While the Juan Uribe contract has been a disaster for the Dodgers, the one thing the infielder has provided in two otherwise subpar years has been solid defense, and versatility within the infield. This spring, says manager Don Mattingly, not only will Uribe see time at third base and second base, his two primary positions with the Dodgers, but also shortstop and even first base.
"Juan will be a guy who gets at-bats, at least down here in spring training, all over the field," Mattingly said on Tuesday.
Uribe has been a plus defender at third base and second base with the Dodgers, and while his 31 innings in two seasons at shortstop aren't conclusive enough to gauge, he has at least proven competent at shortstop throughout his career.
But none of that defensive value matters much when hitting .199/.262/.289, as Uribe has done in the first two years of his three-year, $21 million contract. Uribe found himself buried on the bench in the second half of last season, as he started just once in the final 66 games. He has all of 16 plate appearances in August, and had just one plate appearance in his one game played of the final 34 contests of 2012.
"You have a guy who was brought in as a free agent, a veteran who was part of two World Series teams, and he's not playing," Mattingly said. "He could have been a disruption in the clubhouse, and been a guy who was not involved, but he wasn't. He showed himself to be a good teammate. He was helpful to Hanley and Cruz."
Mattingly, though he didn't play him, sympathized with Uribe, and singled him out in the year end meeting with the team as a great teammate.
"He had a great attitude about it. He could have made it real bad for me, he could have made it tough on teammates, and he didn't," Mattingly said. "I thought it was important to recognize that."
Uribe is due $7 million in 2013, the final year of his contract. But that doesn't mean he has a spot on the team locked up. The club has Jerry Hairston Jr., Skip Schumaker, and Nick Punto as backup infielders on the bench, with Hairston and Schumaker also slated for some backup work in the outfield as well. That's why Mattingly wants Uribe to play all over during the spring, including at first base, since the club doesn't really have a backup for Adrian Gonzalez.
"Is he going to be able to handle different positions for us?

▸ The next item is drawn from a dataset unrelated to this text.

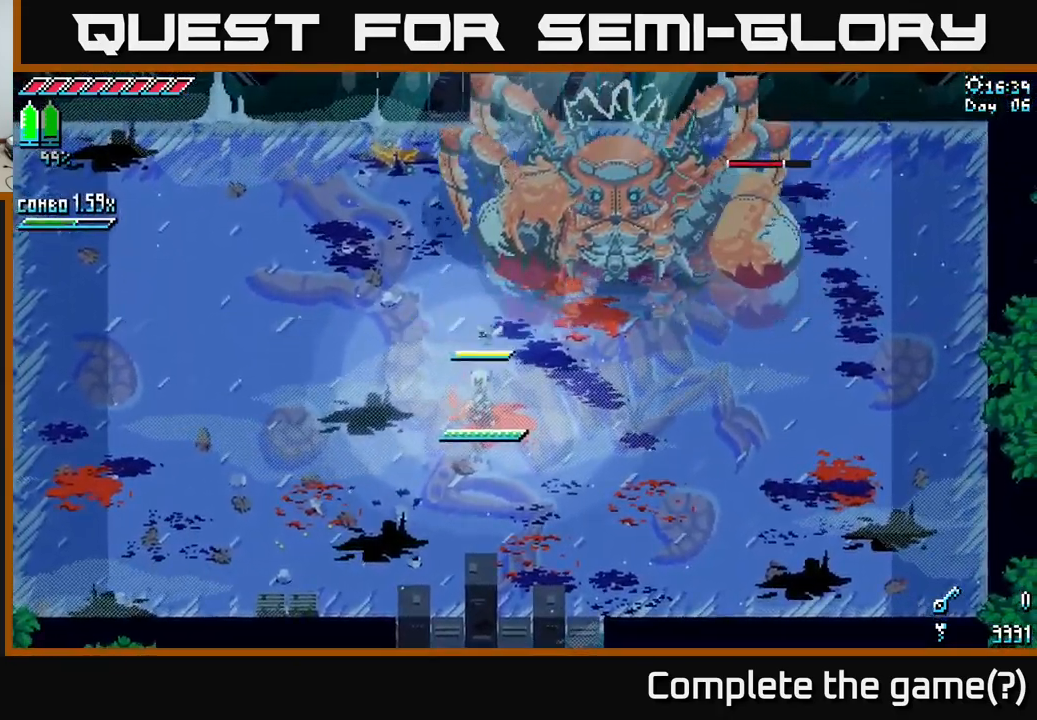
{"buttons": [], "left_stick": "center", "right_stick": "center", "events": []}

I think we all know that Juan has great hands. We put him at third, he catches everything. Juan's never been a liability defensively. We're going to try and expand that a bit, with first base," Mattingly said. "He's not quite typical shortstop in body type, but he's been there and he's not going to be lost. He's not going to be lost playing second base."
While Uribe would add to his value by playing four infield positions, he has to hit to make the team, something he hasn't done since donning a Dodger uniform.

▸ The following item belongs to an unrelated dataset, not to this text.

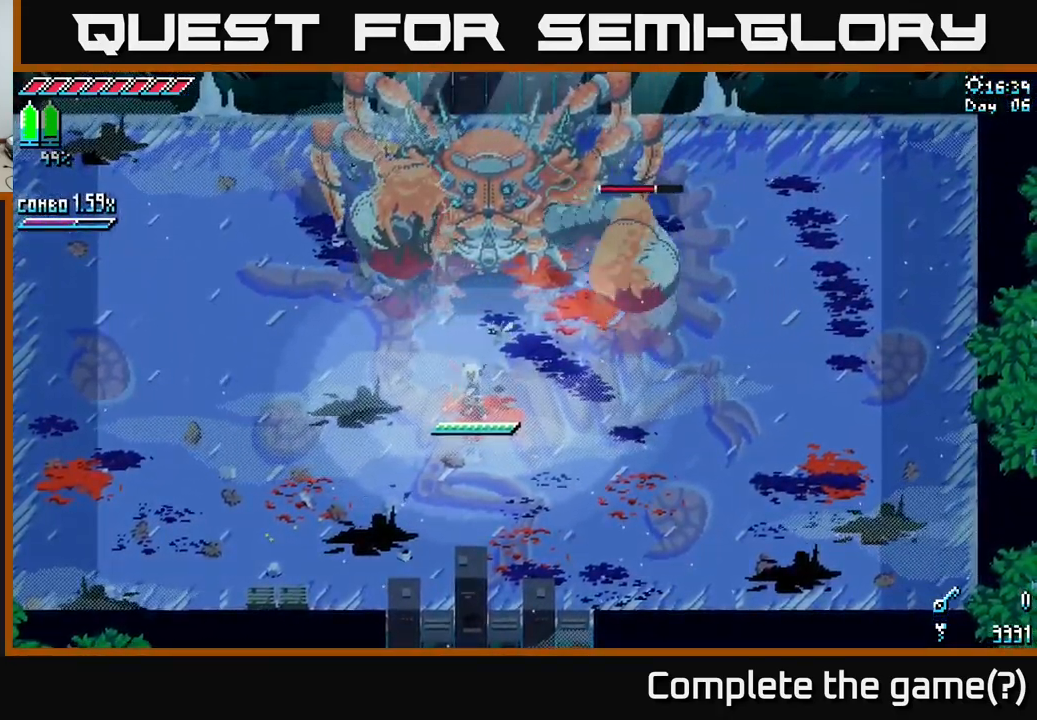
{"buttons": [], "left_stick": "center", "right_stick": "center", "events": []}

If Uribe does stick on the roster, he'll be part of the backup plan at third base, which Mattingly described as "mix and match" if Luis Cruz doesn't work out. Mattingly said should Cruz not pan out at the hot corner, he would split time between Uribe, Hairston, and Punto, though the manager didn't sound enthused about the fallback options.
"That's kind of Plan B," Mattingly said. "But I want Plan A to work out, but we know we have to have backup ideas and have the flexibility to go different directions."